What She Didn't Know (What She 1)
“Do you know where Ash is now?” Ash hadn’t been gone long. She couldn’t have been.
“She’s looking for Shelly. If anyone can find Lynn, it’s Shelly. She’s probably the only one who knows Lynn well enough to find her and bring her back.” Jamie blew an errant lock of hair from her eyes. When it didn’t move, she rubbed her finger across her forehead, leaving a trail of grease from one side of her eyebrows to the other. I laughed and she asked, “What?”
I pointed to my forehead. “You got a little grease right there.”
She chuckled. “What else is new?”
“Is she okay?” I asked, weight settling against my heart like a stone.
Jamie rolled the wrench she was using in her hand, not looking me in the eye. “Lynn? I think so.”
“But you don’t know.” Of course she didn’t.
“Not for sure, no.” She sucked in a breath and blew it out slowly. “Ash is looking for her. Or Shelly, whoever turns up first.”
“Do you know what happened?” I asked. I held my breath.
“No. She didn’t tell me. I haven’t talked to her since she asked me to work on your car.” She continued to roll the wrench in her hand.
“I just wish I knew if she’s okay,” I rushed to say.
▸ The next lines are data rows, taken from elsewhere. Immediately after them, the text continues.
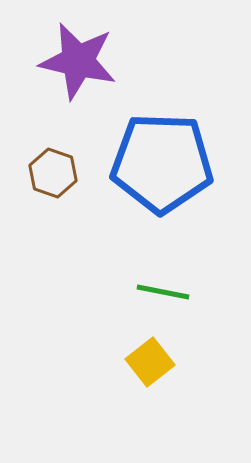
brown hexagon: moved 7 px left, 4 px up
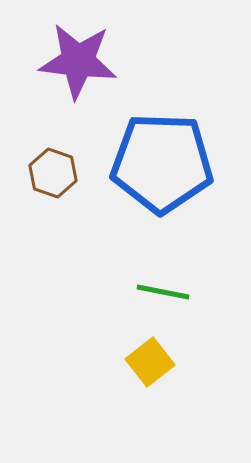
purple star: rotated 6 degrees counterclockwise
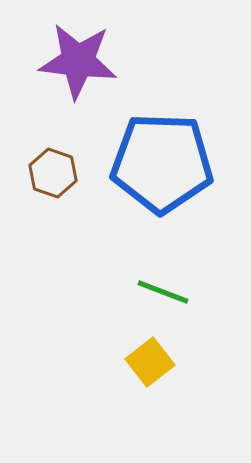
green line: rotated 10 degrees clockwise
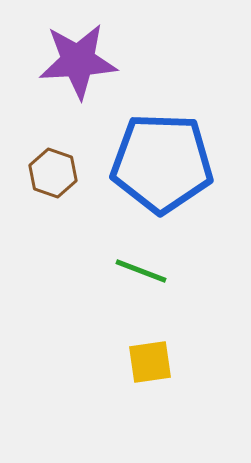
purple star: rotated 10 degrees counterclockwise
green line: moved 22 px left, 21 px up
yellow square: rotated 30 degrees clockwise
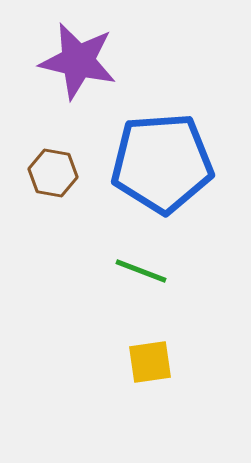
purple star: rotated 16 degrees clockwise
blue pentagon: rotated 6 degrees counterclockwise
brown hexagon: rotated 9 degrees counterclockwise
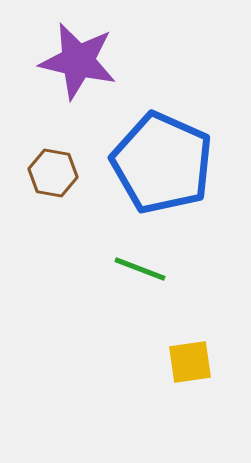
blue pentagon: rotated 28 degrees clockwise
green line: moved 1 px left, 2 px up
yellow square: moved 40 px right
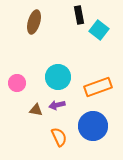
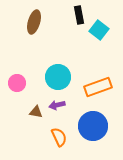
brown triangle: moved 2 px down
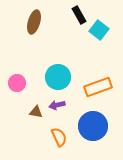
black rectangle: rotated 18 degrees counterclockwise
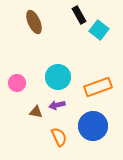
brown ellipse: rotated 40 degrees counterclockwise
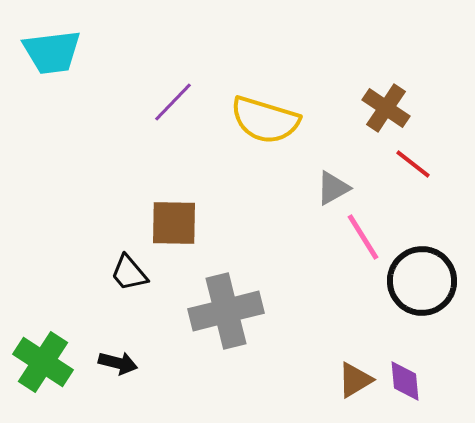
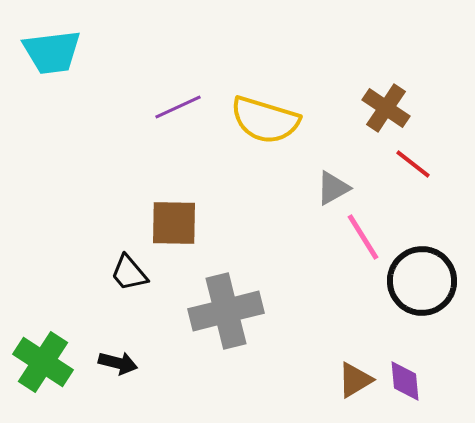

Jamie nodded. “I know. You love her. We’ve never doubted that.” She jerked her chin toward the car. “Let me finish this, and I’ll come inside. We can talk.”
“Okay,” I said quietly.
I went back inside, closing the door behind me. Just then, my front door opened. I don’t know why my heart leaped, because in the back of my mind I knew it wasn’t Lynn coming back. It wasn’t even Ash. It was my mother.
She held up her keys. “I used the key you gave me.”
“It’s okay.” I refilled my coffee mug and got one down for her. My mother never turned down coffee. I handed it to her and she lifted it to her nose to sniff. “Jamie’s here,” I said with a weak sort of smile.
Mom squealed. “Oh, my God! I haven’t seen Jamie in years. Where is she?” She looked around like Jamie would be hiding in a corner, just waiting to jump out at her.
“She’s in the garage. Lynn asked her to work on my car.”
Mom’s smile fell. “Lynn sent her.”
“Yes.” I set my cup on the counter.
“I wonder what that means…” She drummed her fingers on the counter. Then she shrugged. “I’m going to go talk to Jamie. I haven’t seen her in so long.” At the last moment, she turned back. “Mason?”
I looked up. “Yes, Mom?”
“Those girls bonded over tragedies, Mason. Never forget that.”
I knew. I could still remember the first time I met Jamie. I’d gone to visit Lynn at Mom’s work. I’d knocked on the door to the office Mom let Lynn use, but no one had answered.
“She’s in the workroom,” Dad had told me with a smile as he walked by. “I think she said something about making some robot toys for some of the kids. She’s helping them put them together.”
But I hadn’t found Lynn in the workroom. I’d found Jamie.
6
I walked into the workroom, nervous as hell, because this was the first time I’d ever sought Lynn out. My heart was in my throat, and my balls were in my pocket. I was ready to give them to her if she wanted them, I was that nervous.
As I opened the door to the workroom, noise rushed at me. The workroom was a spot in the office where Mom and Dad had people come in to teach the people they treated about working with their hands. Mom’s theory was that we should be nurturing our tradesmen, that we should be holding tradesmen in as high esteem as we did doctors and lawyers in our society.
“There’s a certain type of satisfaction that can only be found by working with your hands,” Dad always said after he cut the grass and trimmed the bushes at our house on Saturday mornings.